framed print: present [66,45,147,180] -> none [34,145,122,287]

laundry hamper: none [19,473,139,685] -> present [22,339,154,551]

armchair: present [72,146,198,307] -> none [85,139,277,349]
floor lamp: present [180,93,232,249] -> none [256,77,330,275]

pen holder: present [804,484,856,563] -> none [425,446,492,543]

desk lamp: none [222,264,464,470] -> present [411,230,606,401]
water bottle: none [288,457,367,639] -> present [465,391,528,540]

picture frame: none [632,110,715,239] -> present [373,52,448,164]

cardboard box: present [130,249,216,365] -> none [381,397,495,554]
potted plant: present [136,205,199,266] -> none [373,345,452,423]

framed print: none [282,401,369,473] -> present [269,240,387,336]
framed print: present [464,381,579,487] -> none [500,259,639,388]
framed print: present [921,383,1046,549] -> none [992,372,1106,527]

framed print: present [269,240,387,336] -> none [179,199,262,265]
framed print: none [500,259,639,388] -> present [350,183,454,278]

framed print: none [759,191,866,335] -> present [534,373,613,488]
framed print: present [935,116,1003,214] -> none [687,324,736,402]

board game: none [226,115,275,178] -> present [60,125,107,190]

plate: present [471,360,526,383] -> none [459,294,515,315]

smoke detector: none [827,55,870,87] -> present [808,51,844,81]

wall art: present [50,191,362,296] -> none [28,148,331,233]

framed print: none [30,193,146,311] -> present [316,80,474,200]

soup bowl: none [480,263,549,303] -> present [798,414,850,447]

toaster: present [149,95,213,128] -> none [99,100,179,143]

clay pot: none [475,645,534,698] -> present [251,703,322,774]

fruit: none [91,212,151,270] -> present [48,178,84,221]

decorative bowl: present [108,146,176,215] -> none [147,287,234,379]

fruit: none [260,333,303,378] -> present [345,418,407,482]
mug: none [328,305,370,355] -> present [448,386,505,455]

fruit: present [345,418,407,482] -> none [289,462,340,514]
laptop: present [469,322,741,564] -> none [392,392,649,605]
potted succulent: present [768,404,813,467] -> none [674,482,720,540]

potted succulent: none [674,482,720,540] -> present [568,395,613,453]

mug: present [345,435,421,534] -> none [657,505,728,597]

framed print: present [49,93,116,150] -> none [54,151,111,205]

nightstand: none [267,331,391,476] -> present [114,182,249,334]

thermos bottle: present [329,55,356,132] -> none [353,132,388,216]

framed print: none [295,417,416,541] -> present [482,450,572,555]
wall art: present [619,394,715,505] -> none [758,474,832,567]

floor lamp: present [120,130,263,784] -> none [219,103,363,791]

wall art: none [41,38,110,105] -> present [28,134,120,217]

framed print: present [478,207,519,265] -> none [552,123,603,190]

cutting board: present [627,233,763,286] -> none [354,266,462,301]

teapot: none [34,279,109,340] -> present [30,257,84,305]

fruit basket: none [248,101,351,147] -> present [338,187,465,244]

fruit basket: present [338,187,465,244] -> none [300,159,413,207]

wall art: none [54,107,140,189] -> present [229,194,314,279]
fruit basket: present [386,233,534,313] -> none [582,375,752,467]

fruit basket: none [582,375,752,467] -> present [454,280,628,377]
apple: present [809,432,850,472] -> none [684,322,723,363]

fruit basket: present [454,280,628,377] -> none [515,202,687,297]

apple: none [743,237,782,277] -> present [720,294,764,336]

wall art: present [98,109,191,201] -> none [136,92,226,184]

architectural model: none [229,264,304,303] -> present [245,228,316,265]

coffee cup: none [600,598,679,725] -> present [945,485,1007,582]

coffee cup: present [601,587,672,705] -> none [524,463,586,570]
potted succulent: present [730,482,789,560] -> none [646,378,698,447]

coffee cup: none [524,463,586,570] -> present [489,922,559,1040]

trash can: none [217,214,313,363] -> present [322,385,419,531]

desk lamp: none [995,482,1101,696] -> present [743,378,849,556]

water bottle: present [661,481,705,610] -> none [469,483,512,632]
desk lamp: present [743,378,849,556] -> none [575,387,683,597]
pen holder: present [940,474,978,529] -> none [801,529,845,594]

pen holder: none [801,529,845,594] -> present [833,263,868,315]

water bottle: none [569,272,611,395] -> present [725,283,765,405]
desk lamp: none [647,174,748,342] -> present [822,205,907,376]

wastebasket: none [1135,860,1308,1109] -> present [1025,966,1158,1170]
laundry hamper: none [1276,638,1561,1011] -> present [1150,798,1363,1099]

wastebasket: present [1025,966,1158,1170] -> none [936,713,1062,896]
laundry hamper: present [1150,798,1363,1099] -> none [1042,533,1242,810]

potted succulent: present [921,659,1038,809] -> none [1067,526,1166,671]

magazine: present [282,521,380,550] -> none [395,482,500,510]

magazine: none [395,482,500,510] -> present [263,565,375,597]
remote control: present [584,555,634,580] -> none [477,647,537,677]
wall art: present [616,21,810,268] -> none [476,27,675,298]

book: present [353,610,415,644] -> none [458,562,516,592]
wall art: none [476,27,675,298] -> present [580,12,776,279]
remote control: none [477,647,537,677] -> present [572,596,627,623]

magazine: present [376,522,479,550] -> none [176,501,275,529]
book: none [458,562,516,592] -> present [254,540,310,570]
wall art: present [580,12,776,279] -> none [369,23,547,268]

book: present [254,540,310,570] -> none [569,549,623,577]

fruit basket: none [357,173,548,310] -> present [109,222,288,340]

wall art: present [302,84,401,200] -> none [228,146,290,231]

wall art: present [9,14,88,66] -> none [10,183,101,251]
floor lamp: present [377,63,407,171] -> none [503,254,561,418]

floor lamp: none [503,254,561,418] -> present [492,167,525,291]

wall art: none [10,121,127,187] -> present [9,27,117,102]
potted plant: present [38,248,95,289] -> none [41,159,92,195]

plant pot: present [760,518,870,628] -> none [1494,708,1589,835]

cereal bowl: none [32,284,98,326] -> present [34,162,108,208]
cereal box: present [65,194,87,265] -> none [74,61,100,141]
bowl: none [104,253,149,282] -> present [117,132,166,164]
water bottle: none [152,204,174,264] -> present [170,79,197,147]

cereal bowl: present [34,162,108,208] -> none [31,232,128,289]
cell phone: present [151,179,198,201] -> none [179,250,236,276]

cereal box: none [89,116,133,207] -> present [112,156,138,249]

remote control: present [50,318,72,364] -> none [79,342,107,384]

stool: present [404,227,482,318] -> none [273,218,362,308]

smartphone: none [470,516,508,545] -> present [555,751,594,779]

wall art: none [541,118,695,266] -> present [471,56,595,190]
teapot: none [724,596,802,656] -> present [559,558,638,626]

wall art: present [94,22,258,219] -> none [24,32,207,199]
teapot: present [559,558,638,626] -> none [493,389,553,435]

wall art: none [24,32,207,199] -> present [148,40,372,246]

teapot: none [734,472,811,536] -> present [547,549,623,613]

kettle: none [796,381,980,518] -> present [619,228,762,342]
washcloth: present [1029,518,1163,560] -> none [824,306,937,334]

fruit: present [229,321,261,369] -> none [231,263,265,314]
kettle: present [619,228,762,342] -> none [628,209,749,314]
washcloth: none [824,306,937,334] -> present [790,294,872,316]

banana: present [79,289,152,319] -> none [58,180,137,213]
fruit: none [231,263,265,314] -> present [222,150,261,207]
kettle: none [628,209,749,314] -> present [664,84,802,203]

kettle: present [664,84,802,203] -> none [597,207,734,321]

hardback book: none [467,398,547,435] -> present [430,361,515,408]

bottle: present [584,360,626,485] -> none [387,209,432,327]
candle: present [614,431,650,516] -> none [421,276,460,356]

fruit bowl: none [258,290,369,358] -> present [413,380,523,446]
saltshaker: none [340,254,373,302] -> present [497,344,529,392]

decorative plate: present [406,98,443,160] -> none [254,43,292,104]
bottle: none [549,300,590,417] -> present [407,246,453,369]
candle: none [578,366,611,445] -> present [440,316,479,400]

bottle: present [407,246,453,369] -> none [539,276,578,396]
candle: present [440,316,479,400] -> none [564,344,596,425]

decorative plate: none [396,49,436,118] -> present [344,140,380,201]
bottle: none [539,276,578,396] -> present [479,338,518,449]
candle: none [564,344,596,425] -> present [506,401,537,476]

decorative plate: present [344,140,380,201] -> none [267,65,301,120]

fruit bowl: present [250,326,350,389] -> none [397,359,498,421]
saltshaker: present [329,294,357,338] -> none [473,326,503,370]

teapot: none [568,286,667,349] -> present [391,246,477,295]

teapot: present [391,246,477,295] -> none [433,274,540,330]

====

**WHAT THE TASK ASKS:** Include the first line, the line containing "smoke detector: none", and every line between them, copied exactly from the material above; output no other line.

**TASK RESULT:**
framed print: present [66,45,147,180] -> none [34,145,122,287]

laundry hamper: none [19,473,139,685] -> present [22,339,154,551]

armchair: present [72,146,198,307] -> none [85,139,277,349]
floor lamp: present [180,93,232,249] -> none [256,77,330,275]

pen holder: present [804,484,856,563] -> none [425,446,492,543]

desk lamp: none [222,264,464,470] -> present [411,230,606,401]
water bottle: none [288,457,367,639] -> present [465,391,528,540]

picture frame: none [632,110,715,239] -> present [373,52,448,164]

cardboard box: present [130,249,216,365] -> none [381,397,495,554]
potted plant: present [136,205,199,266] -> none [373,345,452,423]

framed print: none [282,401,369,473] -> present [269,240,387,336]
framed print: present [464,381,579,487] -> none [500,259,639,388]
framed print: present [921,383,1046,549] -> none [992,372,1106,527]

framed print: present [269,240,387,336] -> none [179,199,262,265]
framed print: none [500,259,639,388] -> present [350,183,454,278]

framed print: none [759,191,866,335] -> present [534,373,613,488]
framed print: present [935,116,1003,214] -> none [687,324,736,402]

board game: none [226,115,275,178] -> present [60,125,107,190]

plate: present [471,360,526,383] -> none [459,294,515,315]

smoke detector: none [827,55,870,87] -> present [808,51,844,81]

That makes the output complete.